Safiatou Traore ist eine der ersten gewesen. „Wir waren um sieben Uhr früh hier, ich habe mich mit meinen Töchtern abgewechselt“, sagt die 34-jährige Frau, die von der Elfenbeinküste stammt. Sie wohnt mit ihrem Mann und sechs Kindern in einer Dreizimmerwohnung auf 56 Quadratmetern, erzählt sie.

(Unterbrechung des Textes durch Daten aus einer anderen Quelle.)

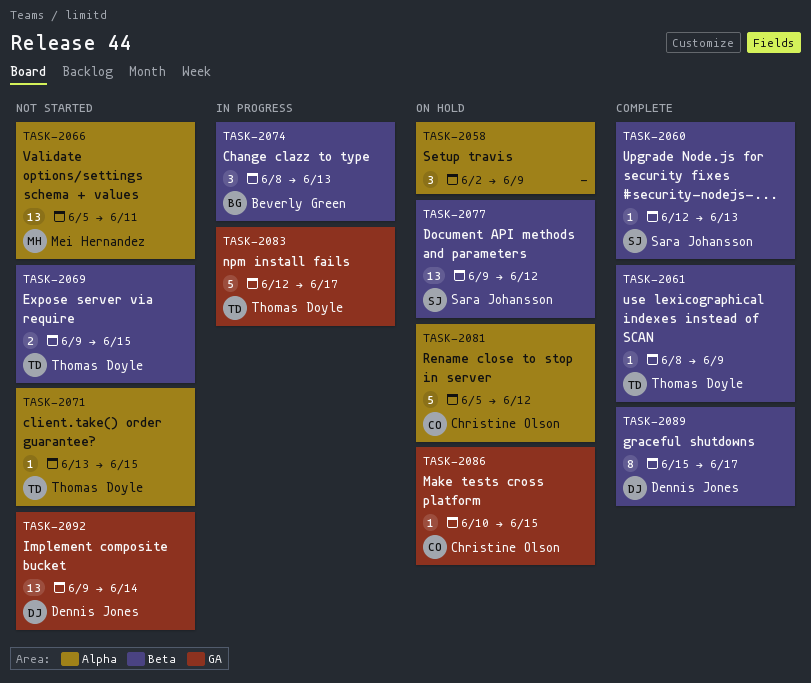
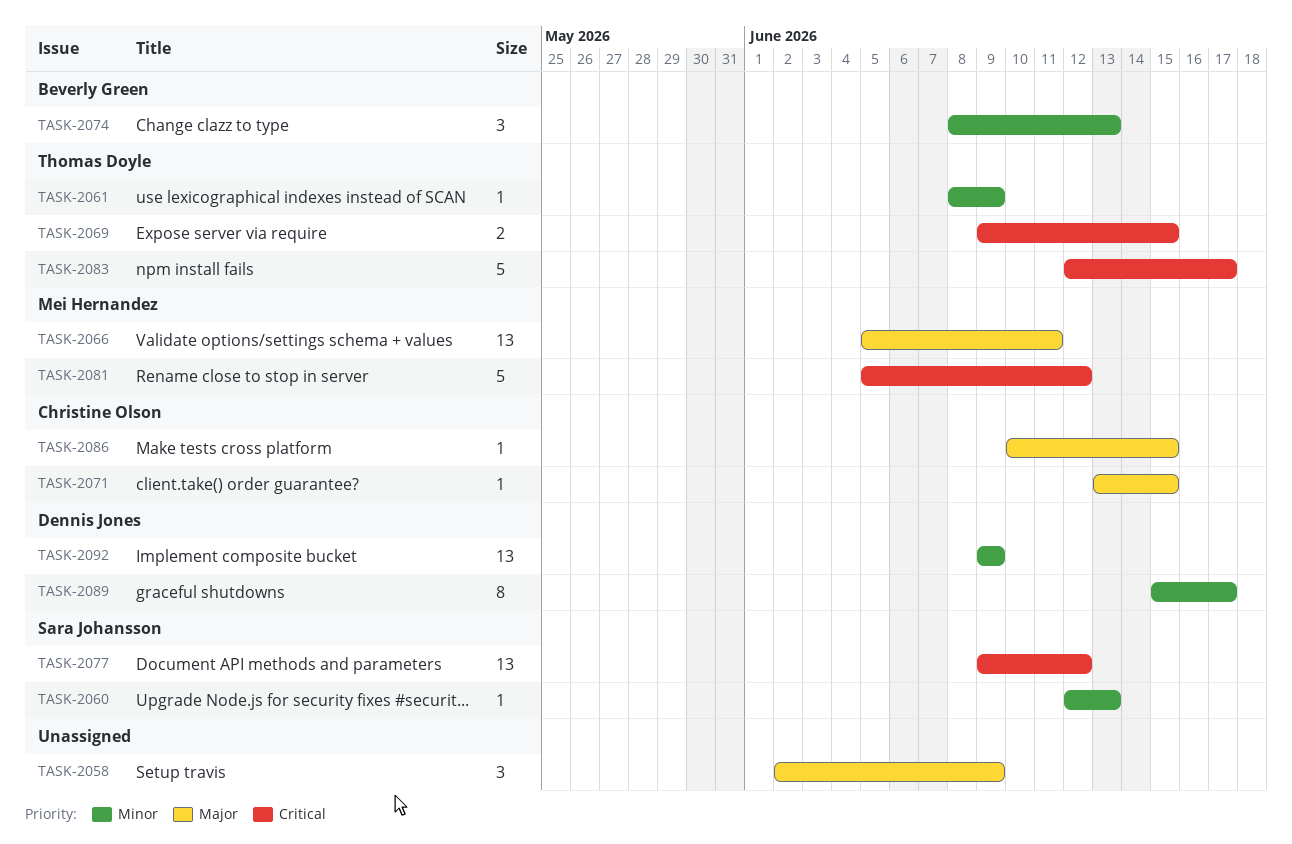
TASK-2071, owner: Thomas Doyle -> Christine Olson
TASK-2081, owner: Christine Olson -> Mei Hernandez
TASK-2092, due: Jun 14 -> Jun 9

Traore ist eine große Frau, sie ist gut gelaunt, trägt einen Rock aus Dutch Wax mit afrikanischem Muster. Ihr Mann? Arbeitslos. Bis zur Ausgangssperre hat Traore in einem Hotel als Zimmermädchen gearbeitet. Das Hotel ist zu. Jetzt schiebt sie ihren Einkaufstrolley an einen der Tische mit Spenden.
Mohamed Mechmache steht abseits und telefoniert. Er erkundet sich nach seinem Vater, der im Spital liegt. Covid-19. Der Vater ist als junger Mann aus Algerien gekommen und hat Ende der 60er-Jahre als Bauarbeiter die Cité des Bosquets mitgebaut, in die die Familie später selbst eingezogen ist.
Aus dem Architektentraum von hellen Wohnungen, frischer Luft und dem Luxus von Müllschluckern ist über die Jahre ein Albtraum geworden, ein gesellschaftliches Abstellgleis. Dort, in der Cité des Bosquets, gingen die Aufstände der Banlieues 2005 los. Dort kann man von den Dächern der Wohnblöcke die Silhouette von Paris sehen. Die Stadt wirkt nah, aber sie ist es nicht.